Complete the following |
a. Please rewrite the paragraph that begins "Life isn't a popularity contest" from the essay on the inner kid as one shorter sentence that keeps its main points.
b. Carry on the essay about letting your inner kid shine, picking up after its final sentence.

Passage to read |
╭──

15 Oct Life Is a Grand Adventure When You Let Your Inner Kid Shine
THERE COMES A TIME IN ALL OF OUR LIVES when we believe we must grow up and let go of childish ways. Pressure begins to build within our souls to mature, a daunting task with no rhyme or reason, only expectations.
We place these expectations on ourselves to match the pace at which the world moves. From a young age, we want nothing else than to be loved. Yet, for many of us, that means letting go of who we are to garner others’ acceptance.
Our I of yesterday fades as we tell ourselves, that’s no longer me.
Yet, the kid we once were stays with us and hangs on like our shadow, which changes shape as we ebb and flow through life’s different seasons.
When the day is clear and crisp as a winter wind, we feel free, as there are no clouds to obstruct the rays of the sun from shining on our skin. Our shadow too reveals itself on days like this; a childlike joy burns in our chest; we’re thankful to be alive.
But sometimes, the day is grey and cloaked in mystery. Yet, our shadow remains. It hides. All it takes is the light of the sun to make us see it once again.
At a certain age, life becomes a balancing act where, on the one hand, we still enjoy what made us happy when we were young.
On the other hand, we want to change. We want to fit in, to be cool, to be accepted. In conforming, we eschew our childish joys and hand over the key to our inner sanctum.
We want to look a certain way to be accepted to colleges, friend groups, sports teams, parties. But when we start to grow up, actually grow up, none of that matters anymore.
Life isn’t a popularity contest, as much as it seems to be. Life is about connecting with our essence, that integral part of us which never weakens but gets buried deeper the more we try to fit in.
That essence will guide us through life; it will keep us on course because it knows who we truly are and what we love. When we strive, day in and day out, to do what we love, all else will follow.
Our essence is the kid we once were; they’re our spirit, our fire.
They are ready to emerge again, yes, with a new perspective of life, but with the same wondrous joy derived from the little things that provide meaning.

╰──

Given material |
╭──

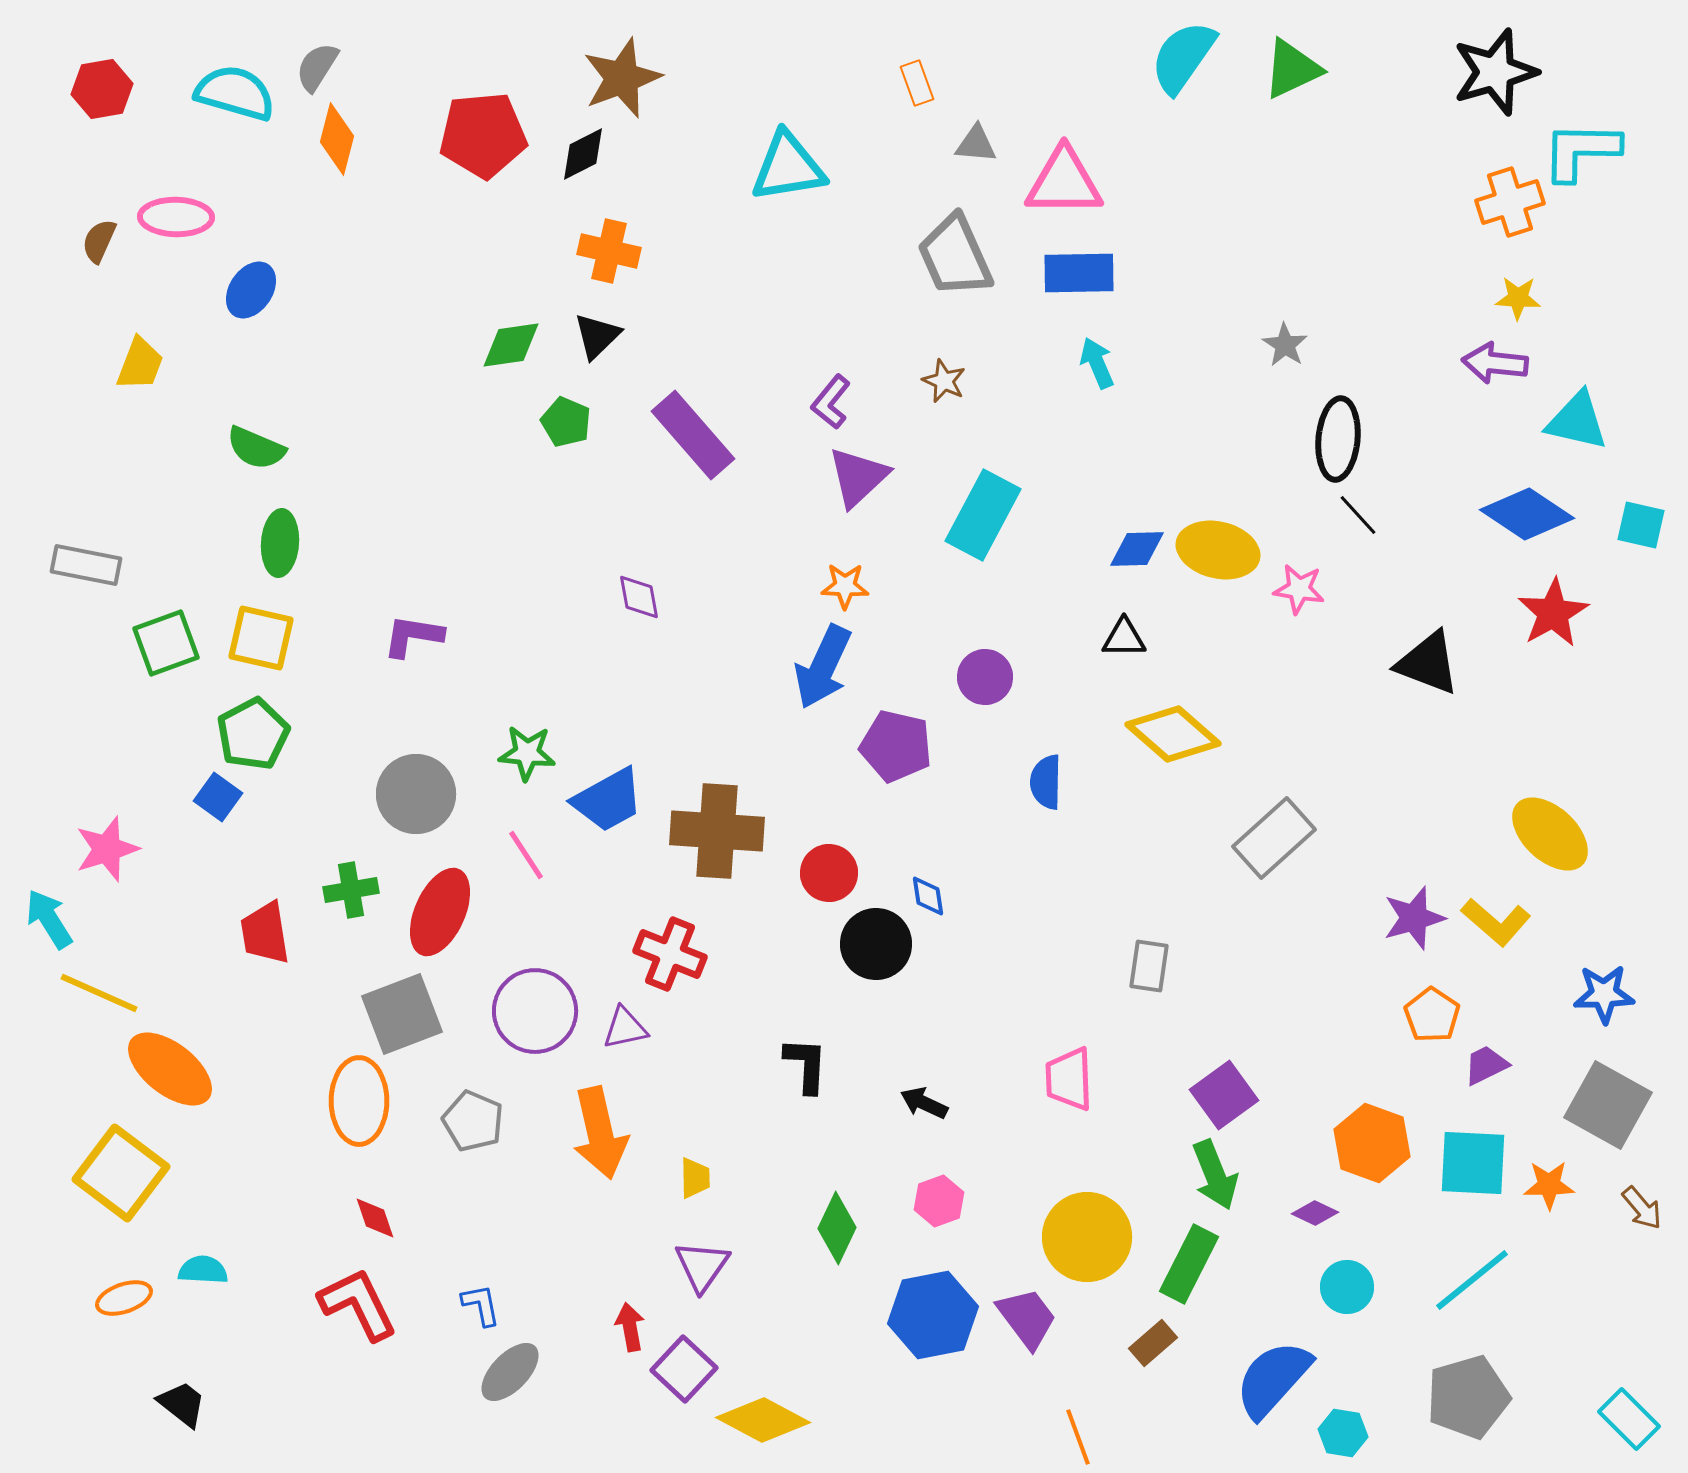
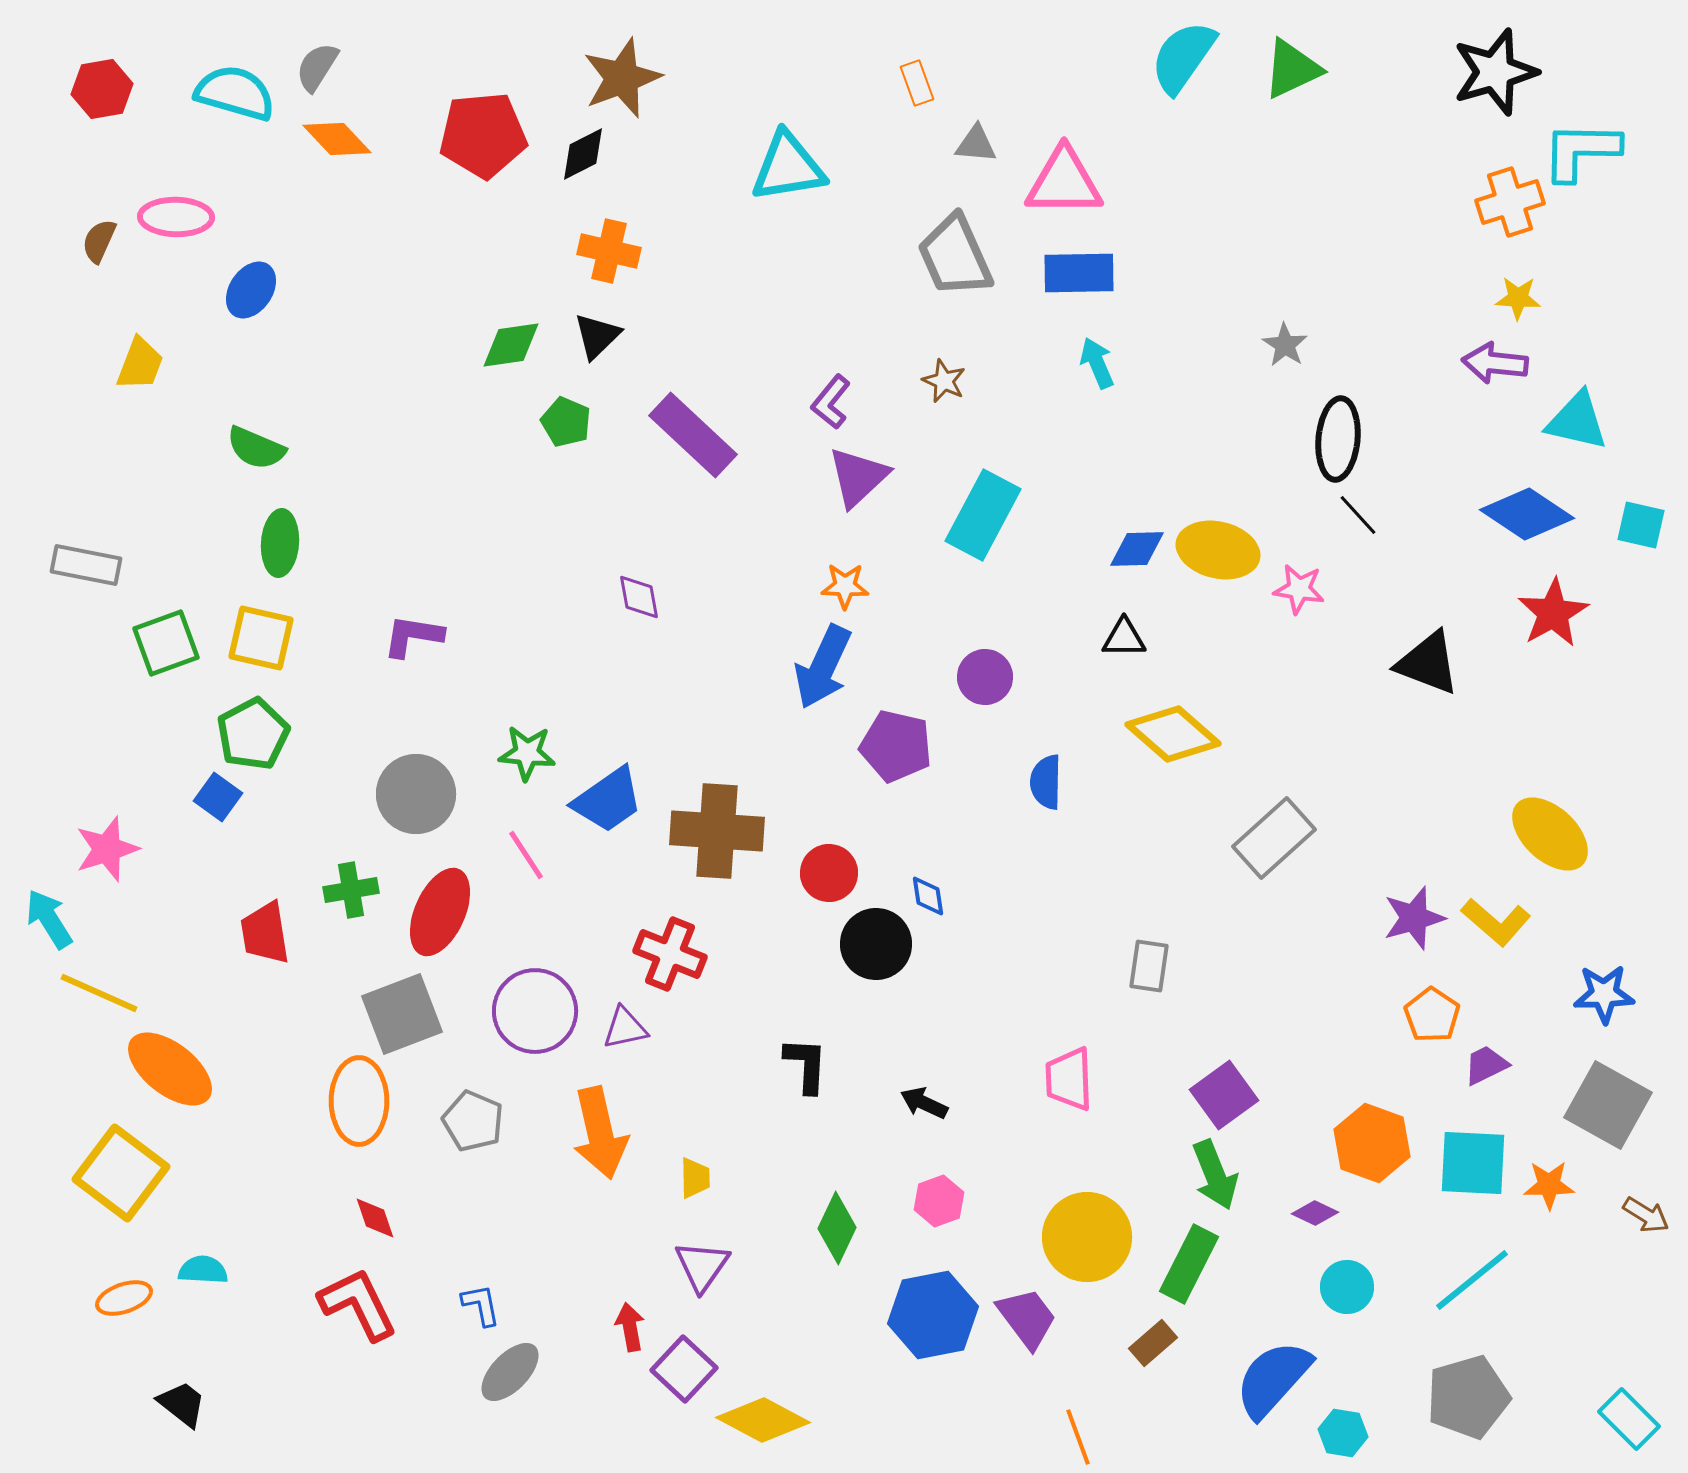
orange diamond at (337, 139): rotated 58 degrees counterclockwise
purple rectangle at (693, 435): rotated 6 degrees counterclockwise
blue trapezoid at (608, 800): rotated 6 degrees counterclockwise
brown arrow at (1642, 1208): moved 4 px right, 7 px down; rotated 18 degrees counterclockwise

╰──

Results for the exercise |
a. Life is less a popularity contest than a matter of connecting with our essence, a part of us that never weakens but gets buried deeper the more we try to fit in.

b.
When you connect with your inner kid who lived with a heart full of passion, you will find what makes life meaningful to you.
Were you happiest helping others in need, playing sports, creating inventions, cheffing up for parties, making people laugh, designing clothes, creating art, caring for animals?
Only you know the answer. Think about it and how you can apply that love to your life right now.
We must rekindle the spark between the I of present and the I of our youth.That kid inside us is our eternal essence that can turn any day into an adventure.
That’s what life is, a journey that many have forgotten how to enjoy. Yes, there comes a time early in our lives when we must begin to mature. But maturing doesn’t mean forgetting what it means to be a kid.
Maturing means being open to intellectual and emotional growth to see the world from others’ eyes.
I heard a great line that one of the essential marks of maturity is not being critical of people who are critical of you.
Everybody is going through something; what others think of us is rarely even about us. It’s likely something deeper we aren’t aware of.
Not everybody will accept or agree with what we do, yet while we should remain respectful, we must let go of what others think.
That’s what it means to grow in this world. While we should respect others, we mustn’t live to please them. To be mature is to be you, and let that kid within you shine.
When I was young, my friends and I saw each day as an adventure. Our imaginations ran rampant, where each languid summer’s day or those coveted weeks in the heart of winter held the potential, from dawn until dusk, of being full of play.
At the end of a well-fought day, grass and dirt scuffed our clothes; they exuded that honorable smell of sweat and backyard battles.
I’d often spend hours with my nose in one of my favorite fantasy books by Darren Shan, from either the Cirque Du Freak or the Demonata series. I hungrily turned each page, enraptured by these spooky worlds.
My friends and I would play video games for as long as my parents would allow in a fortress of mattress cushions or the recesses of the under-stairs coat closet.
Behind the veil of potent leather and cotton which hung like the threshold into Narnia, there was just enough space for a small TV and a few sleeping bags. What more could we want?
As a young adult striving to find my way in this world, writing has been a blessing. It’s allowed me to honestly think about who I am and what I care about.
I’ve thought about who I was as a kid and what I loved — getting lost in fantasy worlds, playing backyard sports, watching old cartoons, reading with passion, and writing with zest — these activities made life-enriching.
That love remains in my heart.
I remember a specific thought I had when I began questioning myself and what it means to mature. I wondered what kinds of adults wrote the fantasy books I read or created the shows I watched.
Did they appreciate what they were creating, or were they just doing their job?
As somebody striving to design a life doing what lights my soul on fire, I think now, at least in my subjective way, I have an idea.
One day, my dad said Spongebob is the best kids show ever made. That moment stuck with me. Some of what was in the show I didn’t even understand, but my dad did, and we laughed hysterically side by side on the couch.
I realized the creators of these shows were still kids doing what they were meant to do — making people laugh.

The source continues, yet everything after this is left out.